“Constitutional Citizenship in the U.S. Territories”

This Lawfare essay by Irina Manta and Cassandra Burke Robertson discusses a pending cert petition that raises the issue of who exactly is entitled to birthright citizenship and offers the Court an opportunity to overrule the Insular Cases.

In the summer of 2021, the issue arose again in Fitisemanu v. United States. This time, a three-judge panel on the U.S. Court of Appeals for the Tenth Circuit issued three separate writings on the question, with two judges concluding that the Constitution did not extend citizenship to residents of the territories, and one concluding that it did. A cert petition is currently pending before the Supreme Court.

Will the Supreme Court grant cert in the Fitisemanu case? It is likely to. And it should. 

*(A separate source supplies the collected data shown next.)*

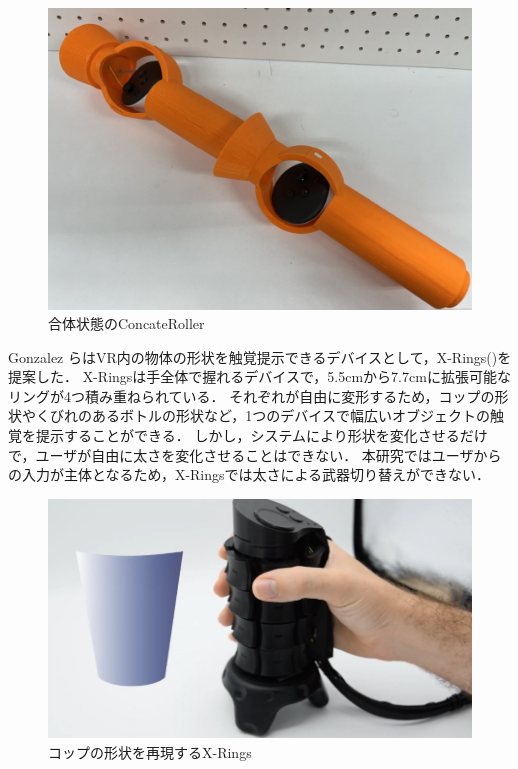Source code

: \documentclass[uplatex]{jsarticle}
\begin{document}


\begin{figure}[htbp]
    \centering
    \includegraphics[width=0.9\linewidth]{fig/ConcateRoller合体.png}
    \caption{合体状態のConcateRoller}
    \label{fig:ConcateRoller_concate}
\end{figure}

Gonzalez らはVR内の物体の形状を触覚提示できるデバイスとして，X-Rings()を提案した\cite{gonzalez2021x-rings}．
X-Ringsは手全体で握れるデバイスで，5.5cmから7.7cmに拡張可能なリングが4つ積み重ねられている．
それぞれが自由に変形するため，コップの形状やくびれのあるボトルの形状など，1つのデバイスで幅広いオブジェクトの触覚を提示することができる．
しかし，システムにより形状を変化させるだけで，ユーザが自由に太さを変化させることはできない．
本研究ではユーザからの入力が主体となるため，X-Ringsでは太さによる武器切り替えができない．

\begin{figure}[htbp]
    \centering
    \includegraphics[width=0.9\linewidth]{fig/X-Rings.png}
    \caption{コップの形状を再現するX-Rings}
    \label{fig:X-Rings}
\end{figure}
\end{document}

This problem is not going away. Citizenship is an issue of extreme importance to many American Samoans. And they deserve certainty about whether they are protected by the Constitution’s grant of birthright citizenship.

Also this constitutional question extends beyond American Samoa. Congress has already extended statutory citizenship to the other territories. But if citizenship is only a matter of “legislative grace,” then Congress could choose to retract it at will, in whole or in part. For example, many residents of Puerto Rico are questioning whether their citizenship is secure or whether only statehood can guarantee their status. Courts have so far not allowed residents to seek a declaratory judgment to determine their status, finding the claim to be unripe until Congress takes affirmative steps to limit the status of Puerto Ricans’ citizenship. Depending on the political winds, that could become a reality. 

Some of the justices have expressed an interest in reconsidering the Insular Cases with an eye toward overruling them. In a recent concurrence to United States v. Vaello Madero, Justice Neil Gorsuch called for the Insular Cases to be overturned. He explained that he joined the majority opinion upholding the government’s decision to exclude residents of Puerto Rico from full participation in the Supplemental Security Income program “[b]ecause no party asks us to overrule the Insular Cases to resolve today’s dispute.” However, he condemned the Insular Cases in strong terms, writing that “[t]he flaws in the Insular Cases are as fundamental as they are shameful” and that “they have no home in our Constitution or its original understanding.” Gorsuch concluded that “the time has come to recognize that the Insular Cases rest on a rotten foundation” and that he “hope[s] the day comes soon when the Court squarely overrules them.” Justice Clarence Thomas, in a separate concurrence, suggested that “the Fourteenth Amendment’s Citizenship Clause” might have offered a stronger argument against the government’s differential treatment of Puerto Rico and the states. Finally, Justice Sonia Sotomayor, writing separately in dissent, explicitly noted that she agreed with Gorsuch’s view that it “‘is past time to acknowledge the gravity’ of the error of the Insular Cases.” 

The cert petition in Fitisemanu offers the Court that chance.